Of course, we’re free to choose. But me, my golden years will be spent heading to Victoria’s Secret for girdles and push-up bras and then to the drugstore for nightcream. Unless I skew the statistics by getting hit by a bus on the way, the mortality rate for Cetaphil use currently stands at zero.

A Memorable Life

He won a Bronze Star and a Purple Heart fighting for his country in World War Two–surviving the Battle of the Bulge along the way–and did not win a major league game until he was twenty-five years old. In spite of this, he won more games than any major league pitcher since Grover Cleveland Alexander (and more than any other left-handed pitcher in major league history), and won twenty games in a season as many times as Tom Seaver, Roger Clemens, and Greg Maddux combined. He also gave up Willie Mays’ first major league hit (a monster home run onto the left field roof at the Polo Grounds in New York) , and was still moaning about it years later: “I’ll never forgive myself. We might have gotten rid of Willie forever if I’d only struck him out.”
Warren Spahn: 1921-2003.
It’s sad to see the WWII generation of baseball players leaving us, but it is at least an occasion to remember their careers and lives, which took place against the backdrop of some of the most significant events in human history.

It’s How You Play The Game

George Plimpton died today at the age of 76. An accomplished author, he won his greatest acclaim for a series of occasions on which he faced professional athletes on their own turf and lived to publish the tale.
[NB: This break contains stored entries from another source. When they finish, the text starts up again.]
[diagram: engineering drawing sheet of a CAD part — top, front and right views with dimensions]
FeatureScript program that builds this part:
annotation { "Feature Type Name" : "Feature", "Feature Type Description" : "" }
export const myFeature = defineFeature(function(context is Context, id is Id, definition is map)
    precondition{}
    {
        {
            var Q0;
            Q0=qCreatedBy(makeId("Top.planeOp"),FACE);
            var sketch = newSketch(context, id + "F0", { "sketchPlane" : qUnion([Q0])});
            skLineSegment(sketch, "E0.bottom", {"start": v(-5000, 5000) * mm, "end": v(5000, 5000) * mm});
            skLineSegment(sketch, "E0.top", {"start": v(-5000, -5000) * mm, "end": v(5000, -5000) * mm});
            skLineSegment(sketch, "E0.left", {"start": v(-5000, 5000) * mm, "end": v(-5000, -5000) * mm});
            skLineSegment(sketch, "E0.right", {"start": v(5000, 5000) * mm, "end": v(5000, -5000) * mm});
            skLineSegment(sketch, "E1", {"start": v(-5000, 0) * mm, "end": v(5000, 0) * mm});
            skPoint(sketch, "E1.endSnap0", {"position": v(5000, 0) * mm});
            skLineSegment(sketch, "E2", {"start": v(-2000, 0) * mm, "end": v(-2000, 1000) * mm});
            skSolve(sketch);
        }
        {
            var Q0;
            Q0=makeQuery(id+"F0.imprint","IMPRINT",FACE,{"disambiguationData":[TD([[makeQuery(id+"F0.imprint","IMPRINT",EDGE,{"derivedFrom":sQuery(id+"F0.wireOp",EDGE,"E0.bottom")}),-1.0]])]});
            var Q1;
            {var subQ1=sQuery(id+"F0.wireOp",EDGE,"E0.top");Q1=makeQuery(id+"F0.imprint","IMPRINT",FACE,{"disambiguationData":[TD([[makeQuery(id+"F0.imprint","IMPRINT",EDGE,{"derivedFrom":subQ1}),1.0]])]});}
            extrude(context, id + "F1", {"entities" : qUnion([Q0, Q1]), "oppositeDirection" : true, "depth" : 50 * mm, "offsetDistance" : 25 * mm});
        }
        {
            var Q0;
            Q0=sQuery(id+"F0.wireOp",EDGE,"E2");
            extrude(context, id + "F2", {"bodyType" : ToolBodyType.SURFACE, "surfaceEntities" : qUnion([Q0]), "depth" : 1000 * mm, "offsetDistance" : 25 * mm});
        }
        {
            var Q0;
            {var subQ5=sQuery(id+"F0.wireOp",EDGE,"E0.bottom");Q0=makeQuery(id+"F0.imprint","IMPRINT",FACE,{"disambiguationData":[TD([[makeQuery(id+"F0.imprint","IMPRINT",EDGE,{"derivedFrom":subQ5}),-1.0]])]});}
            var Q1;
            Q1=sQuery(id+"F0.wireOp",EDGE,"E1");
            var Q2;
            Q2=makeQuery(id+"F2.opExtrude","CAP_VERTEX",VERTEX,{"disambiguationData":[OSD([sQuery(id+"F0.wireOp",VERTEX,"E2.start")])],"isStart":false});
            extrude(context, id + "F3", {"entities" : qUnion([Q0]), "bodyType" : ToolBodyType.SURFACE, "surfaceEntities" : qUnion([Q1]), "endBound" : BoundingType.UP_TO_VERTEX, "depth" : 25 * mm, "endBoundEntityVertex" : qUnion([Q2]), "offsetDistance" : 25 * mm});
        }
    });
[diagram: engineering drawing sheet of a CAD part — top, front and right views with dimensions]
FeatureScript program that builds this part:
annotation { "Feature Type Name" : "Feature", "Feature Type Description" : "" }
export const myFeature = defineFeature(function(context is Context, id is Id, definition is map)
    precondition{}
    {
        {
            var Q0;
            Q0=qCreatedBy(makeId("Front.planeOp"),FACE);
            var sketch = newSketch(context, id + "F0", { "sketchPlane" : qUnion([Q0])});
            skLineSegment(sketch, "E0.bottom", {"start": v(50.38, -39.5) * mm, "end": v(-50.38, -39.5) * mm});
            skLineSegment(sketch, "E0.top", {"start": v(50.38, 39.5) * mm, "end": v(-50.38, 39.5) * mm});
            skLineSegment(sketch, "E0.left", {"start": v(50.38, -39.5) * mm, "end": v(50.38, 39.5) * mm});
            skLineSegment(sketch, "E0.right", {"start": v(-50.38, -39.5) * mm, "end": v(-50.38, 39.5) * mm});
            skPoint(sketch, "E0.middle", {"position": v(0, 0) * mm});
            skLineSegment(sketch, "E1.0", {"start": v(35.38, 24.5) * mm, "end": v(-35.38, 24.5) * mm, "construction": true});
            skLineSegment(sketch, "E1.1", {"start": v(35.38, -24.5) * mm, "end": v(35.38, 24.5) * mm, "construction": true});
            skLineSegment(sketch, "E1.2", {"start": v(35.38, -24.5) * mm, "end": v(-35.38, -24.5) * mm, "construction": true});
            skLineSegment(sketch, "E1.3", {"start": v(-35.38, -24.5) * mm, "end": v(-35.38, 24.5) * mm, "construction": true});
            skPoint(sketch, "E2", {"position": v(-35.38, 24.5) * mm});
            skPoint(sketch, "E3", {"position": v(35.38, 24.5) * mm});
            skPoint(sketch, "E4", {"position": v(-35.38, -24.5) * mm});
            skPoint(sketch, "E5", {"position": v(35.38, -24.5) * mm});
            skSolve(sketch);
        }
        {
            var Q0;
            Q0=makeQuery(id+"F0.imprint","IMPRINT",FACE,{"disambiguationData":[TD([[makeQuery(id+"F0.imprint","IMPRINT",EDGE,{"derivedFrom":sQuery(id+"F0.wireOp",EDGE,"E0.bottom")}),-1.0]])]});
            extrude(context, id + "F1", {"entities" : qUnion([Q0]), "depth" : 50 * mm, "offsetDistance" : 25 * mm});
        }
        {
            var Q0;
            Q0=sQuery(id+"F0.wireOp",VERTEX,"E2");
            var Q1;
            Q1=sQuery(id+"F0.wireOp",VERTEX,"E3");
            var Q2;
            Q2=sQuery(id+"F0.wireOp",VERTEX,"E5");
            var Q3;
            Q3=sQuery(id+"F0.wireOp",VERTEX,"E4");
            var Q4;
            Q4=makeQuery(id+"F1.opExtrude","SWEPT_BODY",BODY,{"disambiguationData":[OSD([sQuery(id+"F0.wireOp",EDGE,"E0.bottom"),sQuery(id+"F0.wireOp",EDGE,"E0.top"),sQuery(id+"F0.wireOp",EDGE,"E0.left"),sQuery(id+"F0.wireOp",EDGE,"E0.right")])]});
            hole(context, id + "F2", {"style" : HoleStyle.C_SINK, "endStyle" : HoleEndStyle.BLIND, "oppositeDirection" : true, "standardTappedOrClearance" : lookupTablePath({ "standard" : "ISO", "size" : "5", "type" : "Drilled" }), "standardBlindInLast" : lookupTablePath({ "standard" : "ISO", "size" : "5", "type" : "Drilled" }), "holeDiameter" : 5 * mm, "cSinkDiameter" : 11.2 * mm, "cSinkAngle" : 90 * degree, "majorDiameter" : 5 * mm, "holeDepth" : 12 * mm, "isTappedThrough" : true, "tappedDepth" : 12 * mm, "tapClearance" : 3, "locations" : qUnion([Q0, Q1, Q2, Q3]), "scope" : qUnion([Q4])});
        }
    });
Long before sports fantasy camps allowed anyone with ten grand to hang out with Sandy Koufax or Willie Mays, Plimpton pitched to major league All Stars, boxed with the legendary Archie Moore, and went to training camp with the Detroit Lions. As the linked article notes, Plimpton himself believed that the appeal of his efforts was that it showed just how good professional athletes are at what they do–Plimpton was a pretty fair athlete himself, but he always was massively outclassed by the pros. He took the efforts seriously, and if he exalted the athletes he faced and later wrote about, he exalted himself by putting himself out there to be pummelled, then leaving the field of battle with dignity. He may have wished to be remembered for more refined pursuits, but it is as a grown man living the dreams of small boys that he will be remembered by most.